Thursday, June 16, 2016

If Firing An AR-15 Scares You, Maybe You’re A Sissy



By Daniel Payne
Thursday, June 16, 2016

The horrific terrorist attack in Orlando has inspired a lot of commentary from the punditry, but the most outlandish thus far has to be Gersh Kuntzman’s personal account in the New York Daily News of handling and firing an AR-15 at a Philadelphia shooting range. Kuntzman wanted to shoot the rifle “to better understand the firepower of military-style assault weapons and, hopefully, explain their appeal to gun lovers.”

This is actually a rather commendable exercise: instead of merely pontificating about a firearm, Kuntzman undertook to use one, test it out, and understand it. Yet Kuntzman did not find the experience to his liking: “mostly,” he writes, “I was just terrified.”

What follows reads less like a journalistic exposé and more like a Civil War battlefield diary written by a terrified 17-year-old conscript. Firing the AR-15, Kuntzman writes, was “humbling and deafening”; the recoil “bruised [his] shoulder”; the shell casings “disoriented” him; the “smell of sulfur and destruction” made him “sick”; the “explosions” (which were “loud like a bomb”) gave him “a temporary form of PTSD.” For a long while after firing the gun, he was “anxious and irritable.” Firing the AR-15, he wrote, “felt…like a bazooka.”

In a follow-up column, Kuntzman reiterated: the “sheer power” of the AR-15 was “horrifying.” The noise produced by the gun was “deafening,” “anxiety provoking.” After firing the gun, he was “irritable and jittery.” The weapon “scared the crap out of [him],” and moreover, “It should scare the crap out of all of you, too.” Again he claims: “To me, [the AR-15] felt like a bazooka.” And he says his experience with the AR-15 “bruised [him], body and spirit.”

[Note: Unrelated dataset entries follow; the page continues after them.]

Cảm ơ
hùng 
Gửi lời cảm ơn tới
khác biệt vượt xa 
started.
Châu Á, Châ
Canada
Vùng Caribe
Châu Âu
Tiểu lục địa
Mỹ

Here is a counter-proposal: Gersh Kuntzman is a sissy.

An Aversion to Guns Is One Thing

I do not use that word as a commentary on Kuntzman’s character or his integrity, neither of which I know much about. Nor do I use it to criticize or denigrate his masculinity; one does not need to enjoy firing a gun in order to be a man. As National Review’s Charlie Cooke points out, someone’s dislike of the shooting range is “not a reaction that deserves anyone’s opprobrium.” I wholeheartedly agree. I have friends and family who don’t like firearms—they don’t enjoy the noise, the smell, the kick of the gun—and there’s really nothing wrong with that.

Yet the sheer hyperbolic excess in which Kuntzman engages is not an example of someone who simply dislikes guns. The claim that firing a run-of-the-mill rifle at a shooting range can give a person “PTSD,” that it can make one “anxious and irritable,” that it gives one “anxiety,” that it is a “horrifying” weapon: this is not merely the position of a person who would prefer not to be at a firing range. It is, rather, the position of a grown man who has willingly and consciously chosen to be piss-in-his-pants terrified of a weapon that isn’t really that frightening.

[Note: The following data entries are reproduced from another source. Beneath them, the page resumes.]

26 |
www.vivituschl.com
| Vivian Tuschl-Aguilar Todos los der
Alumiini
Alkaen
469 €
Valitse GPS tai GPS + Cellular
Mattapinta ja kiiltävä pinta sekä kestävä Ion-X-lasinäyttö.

An aversion to guns is one thing. Claiming that a .223 caliber weapon “felt like a bazooka” is another thing entirely. It shows a deliberate immaturity and an intentional desire to be comically afraid of something that is, all other things being equal, not scary.

If you can’t fire a rather commonplace small-caliber semi-automatic sporting rifle without feeling “irritable and jittery” for hours afterwards, that’s a problem with you, not with the gun.

Trying Out a Gun Once Doesn’t Mean You Know Anything

Kuntzman is not merely an intentional sissy, he is also a deeply unserious journalist who shouldn’t be commenting on firearms even apart from his comical reaction to the AR-15. He originally claimed the AR-15 was a “tactical machine gun,” an embarrassing error he ended up stealth-editing out of the piece. (He has actually stealth-edited the piece several times to cover up some embarrassing errors and statements—see the screenshot of his article as the first item below, compared with a screenshot of an earlier quote from TownHall.com.) 




He also believes the Second Amendment only protects one’s right to bear arms in the context of a militia, a position that literally makes no sense at all. He asks whether we would tolerate private ownership of nuclear warheads under the Second Amendment, a question that does not even bother to engage with the legal and practical definitions of the word “arms.” He also trivializes the experience of soldiers who have spent time in battle and suffer from actual PTSD—the real kind, not the kind felt by willfully faint-hearted New York commentary writers.

If the New York Daily News can’t find a more qualified, less cowardly person to write about guns, it should cease publishing about the topic altogether. I am sure Kuntzman, for one, would prefer it that way. If he is ever again forced to reckon with the “horrifying, menacing and very, very loud” AR-15, he may start having flashbacks to the brutal few hours he spent at the Double Tap Shooting Range and Gun Shop. He might even get “irritable” again. The horror.